In other words, this aspect of C is a real minefield, and you'll have to be wary that your compiler is doing the right thing even if you follow the standard to the letter. All the worse since it's intuitive that such a pair of structs ought to be compatible in memory.

Question 3

This sort of aliasing specifically requires a union type. C11 §6.5.2.3/6:

One special guarantee is made in order to simplify the use of unions: if a union contains several structures that share a common initial sequence (see below), and if the union object currently contains one of these structures, it is permitted to inspect the common initial part of any of them anywhere that a declaration of the completed type of the union is visible. Two structures share a common initial sequence if corresponding members have compatible types (and, for bit-fields, the same widths) for a sequence of one or more initial members.

This example follows:

The following is not a valid fragment (because the union type is not visible within function f):

struct t1 { int m; };
struct t2 { int m; };
int f(struct t1 *p1, struct t2 *p2)
{
    if (p1->m < 0)
          p2->m = -p2->m;
    return p1->m;
}

int g() {
    union {
          struct t1 s1;
          struct t2 s2;
    } u;
    /* ... */
    return f(&u.s1, &u.s2);}
}

The requirements appear to be that 1. the object being aliased is stored inside a union and 2. that the definition of that union type is in scope.

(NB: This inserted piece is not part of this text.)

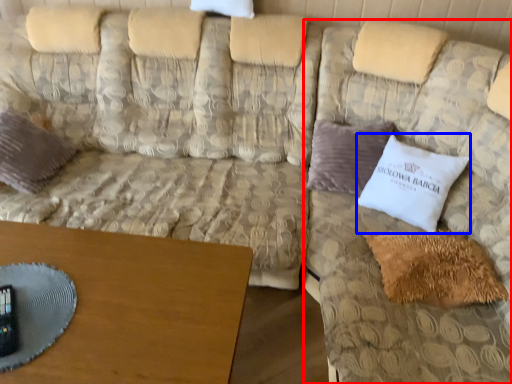
Question: Among these objects, which one is farthest to the camera, couch (highlighted by a red box) or pillow (highlighted by a blue box)?

Choices:
 (A) couch
 (B) pillow

Answer: (B)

For what it's worth, the corresponding initial-subsequence relationship in C++ does not require a union. And in general, such union dependence would be an extremely pathological behavior for a compiler. If there's some way the existence of a union type could affect a concerete memory model, it's probably better not to try to picture it.

I suppose the intent is that a memory access verifier (think Valgrind on steroids) can check a potential aliasing error against these "strict" rules.